Außerordentliche Praktiken
Außerordentliche Praktiken
Form der presbyterianischen Kirchenregierung der Westminster-Versammlung (1645): Kirchenstruktur in Presbyterien und Synoden, und Ältestenregierung
Bis hierher die ordentlichen Regeln und der Verlauf der Ordination, in der ordentlichen Form; was die außerordentliche Form betrifft, die gegenwärtig notwendigerweise zu üben ist, folgt nun.
1. Da wir unter den gegenwärtigen Erfordernissen kein mit all seiner Vollmacht und Arbeit gebildetes Presbyterium haben können, und viele Diener für den Dienst der Heere und der Marine ordiniert werden müssen, sowie für viele Gemeinden, in denen es keinen Diener gibt; und wo (wegen der öffentlichen Wirren) das Volk nicht selbst jemanden suchen und finden kann, der ein treuer Diener für sie sein könnte, oder mit Sicherheit jemanden zu einer so feierlichen Prüfung geschickt bekommen kann, wie sie zuvor in den ordentlichen Regeln genannt wurde; besonders wenn es in ihrer Nähe kein Presbyterium gibt, an das sie sich wenden könnten, oder das ihnen einen zur Ordination in jener Gemeinde und für jenes Volk geeigneten Mann kommen lassen oder senden könnte; und dennoch ist es notwendig, dass Diener für sie von einigen ordiniert werden, die, selbst für das Werk des Dienstes abgesondert, die Vollmacht haben, sich der Absonderung anderer anzuschließen, die als geeignet und würdig befunden werden. In diesen Fällen, bis mit Gottes Segen die zuvor genannten Schwierigkeiten in gewissem Maße beseitigt sind, sollen einige fromme Diener, in der Stadt London oder in ihrer Umgebung, durch öffentliche Autorität bestimmt werden, die, so verbunden, Diener für die Stadt und ihre Umgebung ordinieren können, wobei sie sich so nah wie möglich an die zuvor genannten ordentlichen Regeln halten; und diese Vereinigung soll keine andere Absicht oder keinen anderen Zweck haben, als allein das Werk der Ordination.
2. Dass dieselbe Autorität dieselbe Vereinigung in den großen Städten und den benachbarten Pfarreien der verschiedenen Grafschaften herstelle, die gegenwärtig ruhig und ungestört sind, um dasselbe in den angrenzenden Gebieten zu tun.
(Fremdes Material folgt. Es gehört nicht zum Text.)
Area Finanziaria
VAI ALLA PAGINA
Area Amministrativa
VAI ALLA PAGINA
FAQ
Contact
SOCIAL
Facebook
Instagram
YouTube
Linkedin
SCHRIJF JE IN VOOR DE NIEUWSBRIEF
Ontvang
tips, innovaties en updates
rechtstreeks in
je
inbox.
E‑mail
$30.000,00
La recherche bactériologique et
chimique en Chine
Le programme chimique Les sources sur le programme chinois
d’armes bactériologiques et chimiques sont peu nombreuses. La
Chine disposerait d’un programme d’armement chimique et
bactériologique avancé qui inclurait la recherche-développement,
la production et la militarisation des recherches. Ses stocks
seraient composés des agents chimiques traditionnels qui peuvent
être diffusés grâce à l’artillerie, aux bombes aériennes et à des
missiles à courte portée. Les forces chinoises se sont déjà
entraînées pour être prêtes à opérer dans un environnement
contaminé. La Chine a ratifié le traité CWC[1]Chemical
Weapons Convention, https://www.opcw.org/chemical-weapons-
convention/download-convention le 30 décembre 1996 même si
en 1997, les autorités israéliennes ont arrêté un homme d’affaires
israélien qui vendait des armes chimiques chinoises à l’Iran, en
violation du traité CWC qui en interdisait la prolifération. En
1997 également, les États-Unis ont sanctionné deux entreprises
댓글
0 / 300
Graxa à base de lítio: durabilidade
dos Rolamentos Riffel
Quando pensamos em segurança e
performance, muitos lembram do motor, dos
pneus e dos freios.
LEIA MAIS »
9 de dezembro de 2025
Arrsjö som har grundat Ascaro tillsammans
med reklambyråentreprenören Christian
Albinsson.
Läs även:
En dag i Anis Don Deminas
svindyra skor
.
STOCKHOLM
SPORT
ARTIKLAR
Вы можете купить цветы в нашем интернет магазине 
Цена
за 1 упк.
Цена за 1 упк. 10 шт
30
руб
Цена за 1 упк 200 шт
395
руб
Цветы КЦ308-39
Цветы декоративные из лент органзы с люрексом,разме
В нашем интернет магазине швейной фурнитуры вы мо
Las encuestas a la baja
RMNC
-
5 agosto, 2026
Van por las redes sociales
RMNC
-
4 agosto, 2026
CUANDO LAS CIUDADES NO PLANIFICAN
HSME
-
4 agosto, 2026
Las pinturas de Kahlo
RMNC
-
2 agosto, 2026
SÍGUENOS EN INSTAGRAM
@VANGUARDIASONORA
3. Dass die für den Dienst der Heere oder der Marine Ausgewählten oder Bestimmten, wie gesagt, von den verbundenen Dienern Londons, oder von einigen anderen aus dem Land, ordiniert werden.
4. Dass sie dasselbe tun, wenn irgendeinem Mann für den Dienst irgendeiner Gemeinde ordnungsgemäß und rechtmäßig empfohlen wird, der sich nicht der Freiheit erfreuen kann, eine Prüfung seiner Teile und Fähigkeiten zu haben, und die die Hilfe der verbundenen Diener wünschen, um sie besser mit der Person zu versehen, die sie für den Dienst jener Kirche und jenes Volkes für geeignet halten.